Tuesday, February 12, 2008

The Letters of J.R.R. Tolkien, an illuminating look into the author, part 3

After chipping away at it for the last couple weeks, last night I finished up The Letters of J.R.R. Tolkien. My one line review? It's not hyperbole to say that, if you're a fan of this man's great works of fiction, you owe it to yourself to read Letters.

Over the course of this book I developed a much deeper appreciation not only for The Lord of the Rings, The Hobbit, and The Silmarillion, but also for what a unique individual Tolkien was. For example, unbelievably, even towards his last days while continuing to chip away at The Silmarillion, Tolkien regularly answered fan mail. And not just in a cursory, "thank you for the kind words" manner. Letters contains dozens of detailed, multi-page letters on the history of the elves, the derivations of words and names, and the various historic ages of Middle Earth, which Tolkien composed and sent off to bog-standard readers and fans.
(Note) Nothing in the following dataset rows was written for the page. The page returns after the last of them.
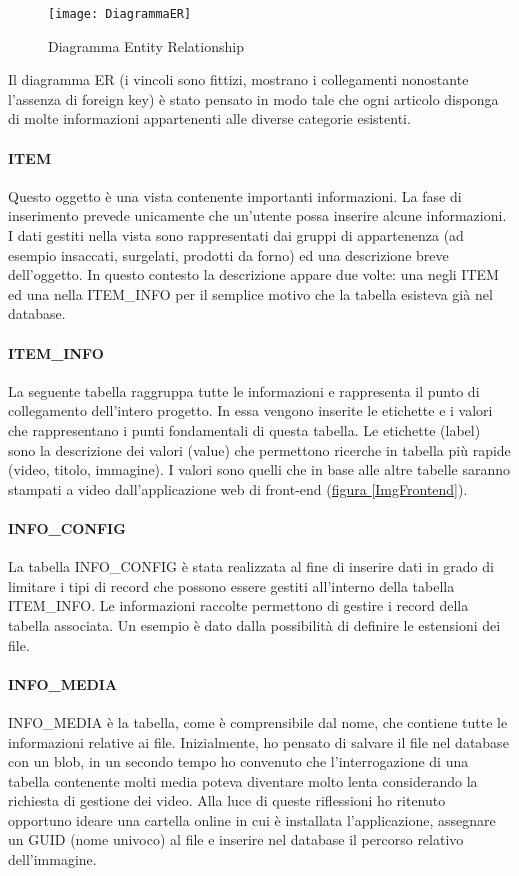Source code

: \begin{figure}[!h] 
	\centering 
	\texttt{[image: DiagrammaER]} 
	\caption{Diagramma Entity Relationship}
	\label{DiagrammaER}
\end{figure}

Il diagramma ER (i vincoli sono fittizi, mostrano i collegamenti nonostante l'assenza di foreign key) è stato pensato in modo tale che ogni articolo disponga di molte informazioni appartenenti alle diverse categorie esistenti.

\paragraph{ITEM}
Questo oggetto è una vista contenente importanti informazioni. La fase di inserimento prevede unicamente che un'utente possa inserire alcune informazioni. I dati gestiti nella vista sono rappresentati dai gruppi di appartenenza (ad esempio insaccati, surgelati, prodotti da forno) ed una descrizione breve dell'oggetto.
In questo contesto la descrizione appare due volte: una negli ITEM ed una nella ITEM\_INFO per il semplice motivo che la tabella esisteva già nel database.

\paragraph{ITEM\_INFO}
La seguente tabella raggruppa tutte le informazioni e rappresenta il punto di collegamento dell'intero progetto. In essa vengono inserite le etichette e i valori che rappresentano i punti fondamentali di questa tabella. Le etichette (label) sono la descrizione dei valori (value) che permettono ricerche in tabella più rapide (video, titolo, immagine). I valori sono quelli che in base alle altre tabelle saranno stampati a video dall'applicazione web di front-end (\hyperref[ImgFrontend]{figura \ref{ImgFrontend}}).

\paragraph{INFO\_CONFIG}
La tabella INFO\_CONFIG è stata realizzata al fine di inserire dati in grado di limitare i tipi di record che possono essere gestiti all'interno della tabella ITEM\_INFO. Le informazioni raccolte permettono di gestire i record della tabella associata. Un esempio è dato dalla possibilità di definire le estensioni dei file.

\paragraph{INFO\_MEDIA}
INFO\_MEDIA è la tabella, come è comprensibile dal nome, che contiene tutte le informazioni relative ai file. Inizialmente, ho pensato di salvare il file nel database con un blob, in un secondo tempo ho convenuto che l'interrogazione di una tabella contenente molti media poteva diventare molto lenta considerando la richiesta di gestione dei video. Alla luce di queste riflessioni ho ritenuto opportuno ideare una cartella online in cui è installata l'applicazione, assegnare un GUID (nome univoco) al file e inserire nel database il percorso relativo dell'immagine.

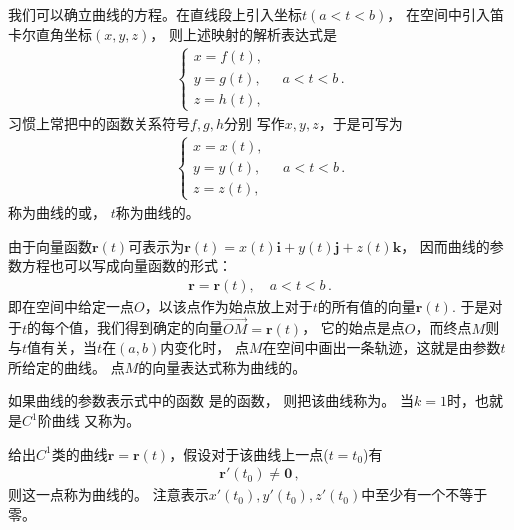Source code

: 我们可以确立曲线的方程。在直线段上引入坐标$t(a<t<b)$，
在空间中引入笛卡尔直角坐标$(x,y,z)$，
则上述映射的解析表达式是
\begin{align}\label{eq:03ex01.1}
    \left\{\begin{array}{c}
        x=f(t), \\
        y=g(t), \\
        z=h(t),
    \end{array}
    \right.\quad a<t<b\, .
\end{align}
习惯上常把中的函数关系符号$f,g,h$分别
写作$x,y,z$，于是可写为
\begin{align}\label{eq:03ex01.2}
    \left\{\begin{array}{c}
        x=x(t), \\
        y=y(t), \\
        z=z(t),
    \end{array}
    \right.\quad a<t<b\, .
\end{align}
称为曲线的或，
$t$称为曲线的。

由于向量函数$\bm r(t)$可表示为$\bm r(t)=x(t)\mathbf{i}+y(t)\mathbf{j}+z(t)\mathbf{k}$，
因而曲线的参数方程也可以写成向量函数的形式：
\begin{align}\label{eq:03ex01.3}
    \bm r=\bm r(t),\quad a<t<b\, .
\end{align}
即在空间中给定一点$O$，以该点作为始点放上对于$t$的所有值的向量$\bm r(t)$.
于是对于$t$的每个值，我们得到确定的向量$\overrightarrow{OM}=\bm r(t)$，
它的始点是点$O$，而终点$M$则与$t$值有关，当$t$在$(a,b)$内变化时，
点$M$在空间中画出一条轨迹，这就是由参数$t$所给定的曲线。
点$M$的向量表达式称为曲线的。

\begin{definition}
    如果曲线的参数表示式中的函数
    是的函数，
    则把该曲线称为。
    当$k=1$时，也就是$C^1$阶曲线
    又称为。
\end{definition}

\begin{definition}
    给出$C^1$类的曲线$\bm r=\bm r(t)$，假设对于该曲线上一点($t=t_0$)有
    \begin{align}\label{eq:03ex01.4}
        \bm r'(t_0)\neq \bm 0\, ,
    \end{align}
    则这一点称为曲线的。
    注意表示$x'(t_0),y'(t_0),z'(t_0)$中至少有一个不等于零。
\end{definition}

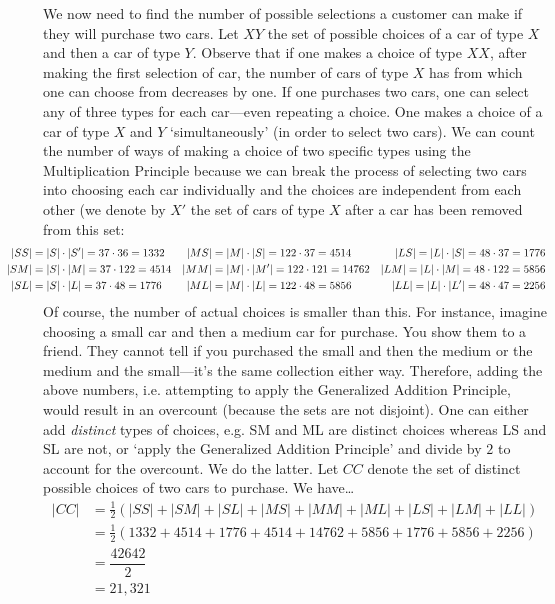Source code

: \documentclass[11pt,letterpaper]{article}
\begin{document}
We now need to find the number of possible selections a customer can make if they will purchase two cars. Let $XY$ the set of possible choices of a car of type $X$ and then a car of type $Y$. Observe that if one makes a choice of type $XX$, after making the first selection of car, the number of cars of type $X$ has from which one can choose from decreases by one. If one purchases two cars, one can select any of three types for each car---even repeating a choice. One makes a choice of a car of type $X$ and $Y$ `simultaneously' (in order to select two cars). We can count the number of ways of making a choice of two specific types using the Multiplication Principle because we can break the process of selecting two cars into choosing each car individually and the choices are independent from each other (we denote by $X'$ the set of cars of type $X$ after a car has been removed from this set: 
	\[
	\begin{aligned}
	\hspace{-1.2cm} |SS|&= |S| \cdot |S'|= 37 \cdot 36= 1332 & |MS|&= |M| \cdot |S|= 122 \cdot 37= 4514 & |LS|= |L| \cdot |S|= 48 \cdot 37= 1776 \\
	\hspace{-1.2cm} |SM|&= |S| \cdot |M|= 37 \cdot 122= 4514 & |MM|&= |M| \cdot |M'|= 122 \cdot 121= 14762 & |LM|= |L| \cdot |M|= 48 \cdot 122= 5856 \\
	\hspace{-1.2cm} |SL|&= |S| \cdot |L|= 37 \cdot 48= 1776 & |ML|&= |M| \cdot |L|= 122 \cdot 48= 5856 & |LL|= |L| \cdot |L'|= 48 \cdot 47= 2256 
	\end{aligned}
	\]
Of course, the number of actual choices is smaller than this. For instance, imagine choosing a small car and then a medium car for purchase. You show them to a friend. They cannot tell if you purchased the small and then the medium or the medium and the small---it's the same collection either way. Therefore, adding the above numbers, i.e. attempting to apply the Generalized Addition Principle, would result in an overcount (because the sets are not disjoint). One can either add \textit{distinct} types of choices, e.g. SM and ML are distinct choices whereas LS and SL are not, or `apply the Generalized Addition Principle' and divide by $2$ to account for the overcount. We do the latter. Let $CC$ denote the set of distinct possible choices of two cars to purchase. We have\dots
	\[
	\begin{aligned}
	|CC|&= \frac{1}{2} (|SS| + |SM| + |SL| + |MS| + |MM| + |ML| + |LS| + |LM| + |LL| ) \\
	&= \frac{1}{2} (1332 + 4514 + 1776 + 4514 + 14762 + 5856 + 1776 + 5856 + 2256) \\
	&= \dfrac{42642}{2} \\
	&= 21,\!321
	\end{aligned}
	\]
\end{document}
Take a moment to think about that: A man who is now regarded as the single greatest influence on not just fantasy literature, but the entire fantasy genre, taking an hour or two out of his busy day to write an eight-page explanation to a reader commenting on Frodo's failure to surrender the Ring in the Cracks of Doom (Letter 246), or to a woman wanting to know whether Shadowfax went with Gandalf across the sea (Letter 268), or to answer a fan's request for a translation of the opening words to one of Treebeard's song (yes, this is in here too--Letter 168).

A few times I actually found myself getting angry: Tolkien died in 1973 at age 81 before he could complete The Silmarillion, which he considered to be his life's work, and a book he continued to chip away at, unsuccessfully, until his death. His son, Christopher, published it posthumously in 1977, but I can't help but think how much more Tolkien could have fleshed out the legends and mythologies of Middle Earth if he spent those hours writing instead of corresponding with fans. But that's who he was.

While Tolkien was quite private about matters of his own life, Letters reveals some personal details which I found quite touching. For example, the fact that he asked to have his wife's headstone engraved as follows (Letter 340):


Tolkien himself had "Beren" engraved on his own gravestone (Beren and Luthien were a mortal man and immortal elf-maiden, respectively, who were the first-age equivalent of Aragorn and Arwen). "She (Edith) was, and knew she was, my Luthien," he wrote.

Tolkien lived and breathed Middle Earth, and spent the majority of his life thinking about it and expanding upon its legends. His devotion to his creation is apparent everywhere and even bleeds through into casual correspondence. For example, he described his relationship to his friend and publisher Rayner Unwin, "like that of Rohan and Gondor... and for my part the oath of Eorl will never be broken, and I shall continue to rely on and be grateful for the wisdom and courtesy of Minas Tirith." Middle Earth was no silly outlet for Tolkien--it was him, and he was it. This is probably the greatest reason why it remains (in my opinion) the most convincing act of sub-creation in all of fantasy literature, one that countless other fantasy authors have sought to imitate, but without the same success.

Other of Tolkien's letters reveal his sense of humor. For example, Tolkien tells that he received a drinking goblet from a fan, "which proved to be steel engraved with the terrible words seen on the Ring. I of course have never drunk from it, but use it for tobacco ash" (Letter 343). When a reader wrote to ask for Tolkien's help with an academic project about his works, Tolkien rebuffed him with a quote from Gandalf: "Do not meddle in the affairs of Wizards, for they are subtle and quick to anger." (Letter 346). When another fan asked Tolkien to sign her copy of The Hobbit, he did, but also sent her a postcard written in elvish runes.

There are tons of other great details in Letters, too many to tell here. But just a few nuggets:
  • Tolkien "began a story placed about 100 years after the Downfall of Mordor, but it proved both sinister and depressing" (Letter 256);
  • Frodo's "failure" as a hero: "Frodo 'failed' as a hero"... but "had done what he could and spent himself completely (as an instrument of Providence) and had produced a situation in which the object of his quest could be achieved. His humility (with which he began) and his sufferings were justly rewarded by the highest honour; and his exercise of patience and mercy towards Gollum gained him Mercy: his failure was redressed" (Letter 246);
  • Tolkien actually "welcomed the idea of an animated motion picture, with all the risk of vulgarization" (Letter 198);
  • Tolkien more or less told a German publisher in 1938 to go screw himself when the latter wrote to inquire whether Tolkien was of Aryan descent (Letter 3o)

In short, The Letters of J.R.R. Tolkien is highly recommended for any serious Tolkien reader.